The Transitional National Legislative Assembly has revoked its resolution confirming nine members to the East African Legislative Assembly
The nine members were appointed through a presidential decree and were confirmed by the assembly in March.
This [Tuesday] morning, the chairperson of the committee of Legislation and Legal Affairs, Dengtiel Ayuen Kur, raised a motion to withdraw the parliamentary approval of the nine members.
The parliament’s decision to withdraw its approval comes after a court in Tanzania issued an order stopping the swearing in of the members, but the speaker said the resolution has nothing to do with the court order.Honorable Deng said some provisions for sending members to the East African Legislative Assembly were not fulfilled.
“Though the Republic of South Sudan sent it members to above Assembly in March 2017 it turn out that some basic requirements of treaty was not satisfied,” said Hon.
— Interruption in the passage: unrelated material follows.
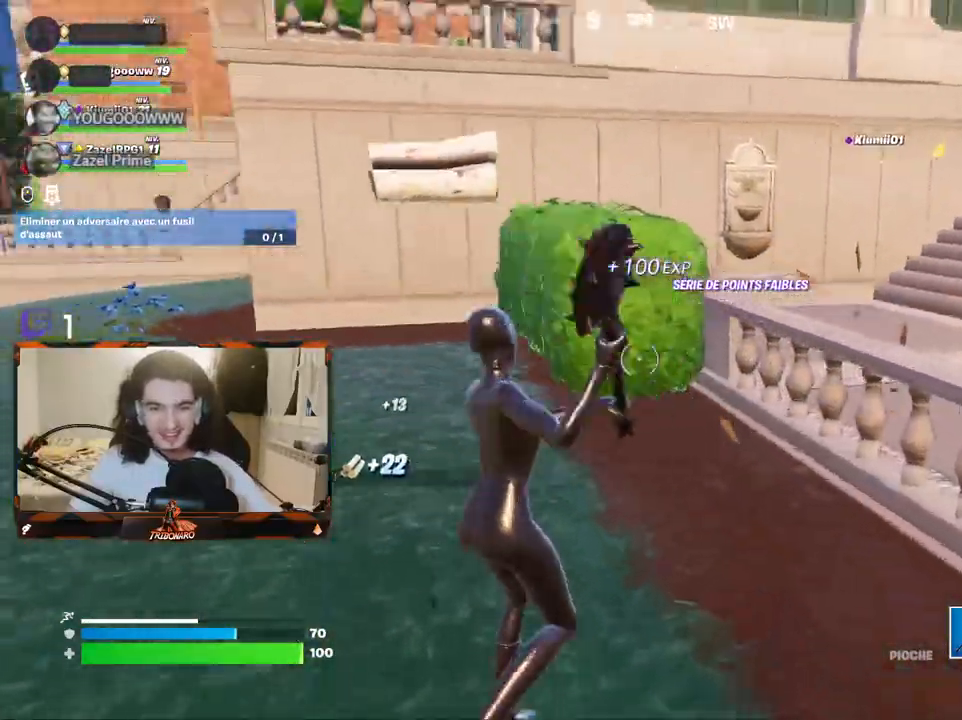
{"keys": ["z"], "mouse": ["left"], "mouse_move": "still", "events": [[334, "mouse_left", "down"]]}
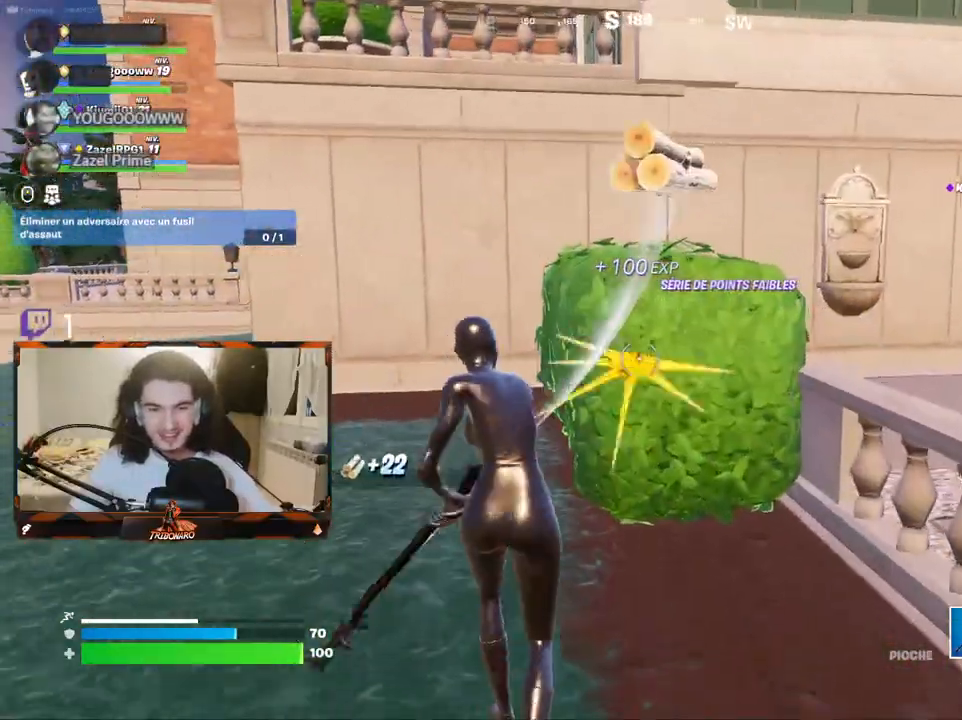
{"keys": ["z"], "mouse": ["left"], "mouse_move": "up", "events": [[167, "z", "up"], [400, "z", "down"]]}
Dengtiel.
These include a representation of women by at least a third of the members and election of the members in the assembly.
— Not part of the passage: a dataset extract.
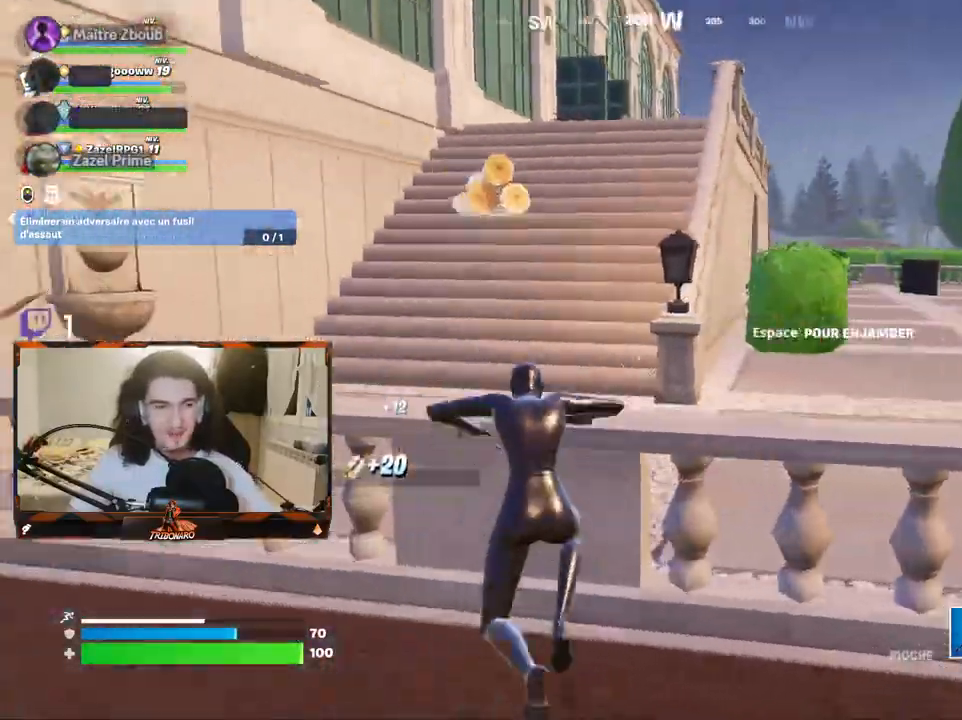
{"keys": ["d", "z"], "mouse": [], "mouse_move": "still", "events": [[50, "space", "up"], [150, "d", "down"]]}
“Our list had only two honorable [women]. Our Transitional National Legislative Assembly didn’t have a basic law on election of the EALA members to guide,” he added.
Article 50 of the East African Legislative Assembly on Election of Members of the Assembly says:
The National Assembly of each Partner States shall elect, not from among its members, nine members of the Assembly, who shall represent as much as it is feasible, the various political parties represented in the National Assembly, shades of opinion, gender and other special interest groups in that Partner State, in accordance with such procedure as the National Assembly of each Partner State may determine.
Honorable Dengtiel said all the requirements should have been fulfilled.
The MPs agreed to the motion and revoked their approval of the members.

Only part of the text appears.